Für die Selbstplaner

Natürlich kann man sich auch alles selbst ab Debark organisieren. Für die Interessierten hier die Informationen, die ich in Gesprächen herausgefunden habe (ohne Gewähr).

Transport nach/von Debark: Debark lässt sich von Gonder (2-3h) oder Shire (6-9h) erreichen. Um Debark zu verlassen, muss man seine Abfahrt im Voraus organisieren. Das Ticket nach Shire/Axum wird einem dann mit physischer Platzreservierung (150-200Br) nach Debark gebracht. Die Person steigt aus und man selbst ein. Man kann natürlich auch sein Glück ohne diesen Service probieren, die Busse sind aber meist voll.

Transport in den Simien Mountains: Es gibt anscheinend eine Art Transport-Mafia. Mitfahren auf LKW und Bussen ist nicht erlaubt, aber mit Glück möglich. Ein Mitreisender ist von Gich bis nach Debark für 200Br gefahren, musste sich nur immer verstecken.

Begleiter: Nur der Scout (der bewaffnete Begleiter) ist nötig. Er kennt den Weg, spricht aber kein bis wenig Englisch. Er kann auch die Tiere aufzeigen.

Unterkunft: Man braucht kein Zelt und kann in den „Lodges“ in den Camps übernachten (überprüft in Sankaber und Gich).

Essen und Trinken: Es ist anscheinend möglich in den beiden bei Unterkunft genannten Camps Essen zu bekommen. Wasser aus einem Brunnen ist an jeder Campsite vorhanden.

Preise:

Preisliste des Simien Mountains Nationalpark

Preisliste des Simien Mountains Nationalpark

(Stand: 09.03.2015)

Kontakte: Auf Wunsch kann ich noch weitere Informationen bereitstellen. Einfach einen Kommentar hinterlassen oder E-Mail schreiben. Ich habe mehrere Kontakte zu Selbstorganisierern, die ich gegebenenfalls vermitteln kann (aber wo bleibt da das Abenteuer Backpacking 🙂 )

Weitere Tipps: Peter hat in den Kommentaren unten noch weitere Tipps.
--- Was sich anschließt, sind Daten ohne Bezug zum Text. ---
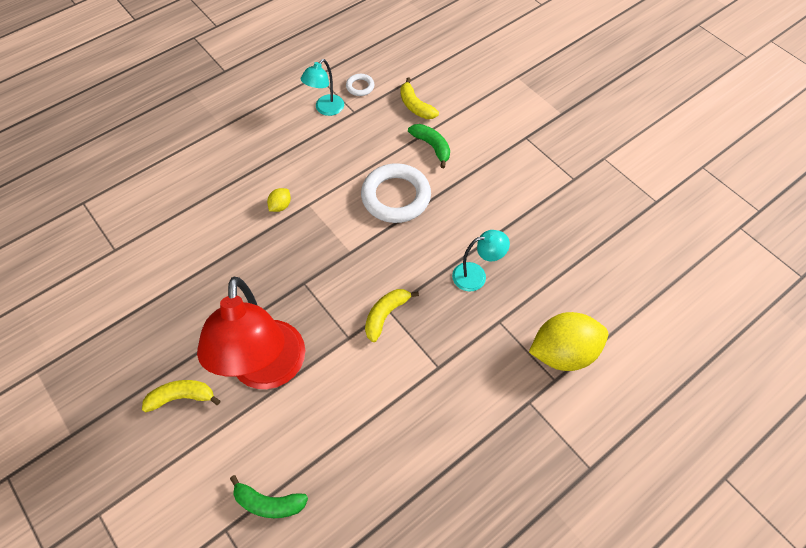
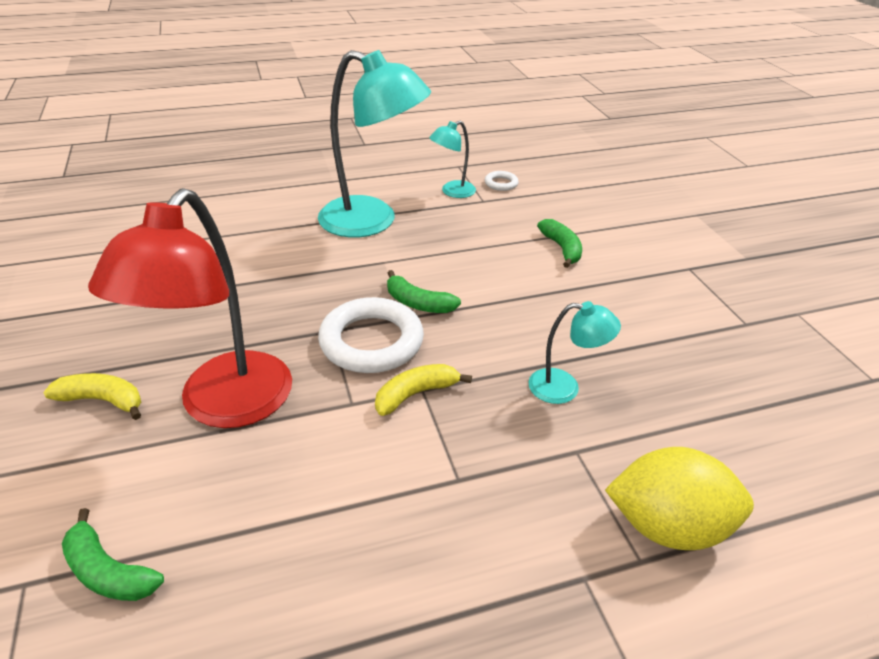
camera: 20 degrees right, 20 degrees down
yellow lemon [267,188,291,212] -> none
white ring [361,163,431,223] -> white ring moved to [318,297,424,373]
yellow banana [400,77,439,119] -> none
none -> turquoise lamp [318,50,431,238]
none -> green banana [387,270,461,313]

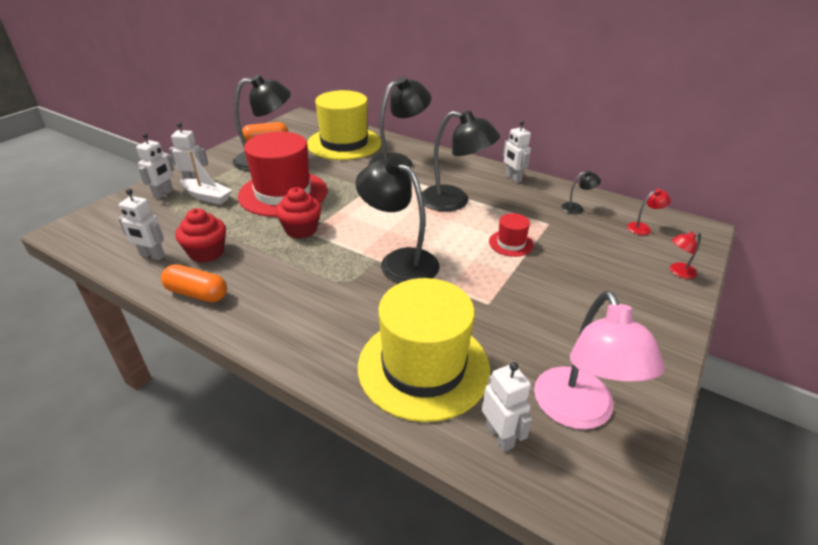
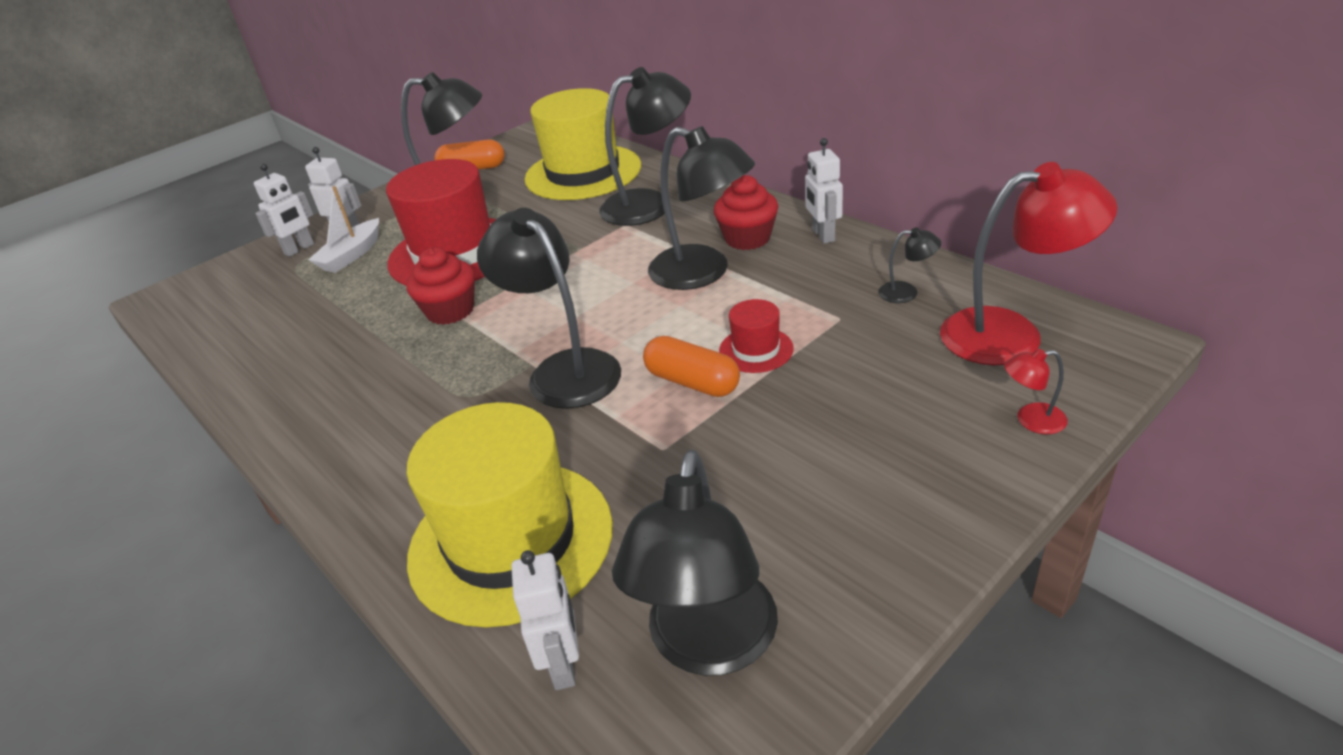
camera: 20 degrees right, 0 degrees up
white robot [118,189,165,260] -> none
orange capsule [161,264,227,302] -> orange capsule moved to [643,336,740,397]
red cupcake [175,208,226,263] -> red cupcake moved to [714,175,778,250]
white boat [180,151,232,205] -> white boat turned 75 degrees clockwise [308,186,379,273]
pink lamp [534,290,665,429] -> black lamp [612,450,778,676]
red lamp [627,189,671,235] -> red lamp [940,162,1118,365], size x2.30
Danke!

2 Antworten zu “Simien Mountains – Atemberaubend

  1. Hi Dominik 🙂
    wir haben uns auf der Tour zum Erta’Ale kennen gelernt, ich war der junge Deutsche mit den langen Haaren. Ich finde Deinen Blog echt gelungen und sehr interessant!
    Zu dem Artikel über die Simien Mountains hätte ich noch ein paar Tipps: Es gibt neben den Community Lodges in Gich und Sankaber auch noch welche in Buyit Ras und Chennek. Injera bekommt man überall zu essen, die Wahrscheinlichkeit, das Spaghetti vorhanden ist liegt nach meiner Erfahrung bei 50%. Außerdem gibt es meistens noch Omelette oder Rührei. Das Wasser aus den Brunnen ist mir ohne Entkeimungstabletten gut bekommen, es gibt ab und zu in Community Lodges aber auch Wasser in Flaschen zu kaufen.
    Viele Grüße

    Peter

    • Hallo Peter!
      Danke für die guten Tipps. Ich denke mit all diesen Infos kann man nun beruhigt und entspannt auch ohne Guide und Tour die Berge genießen.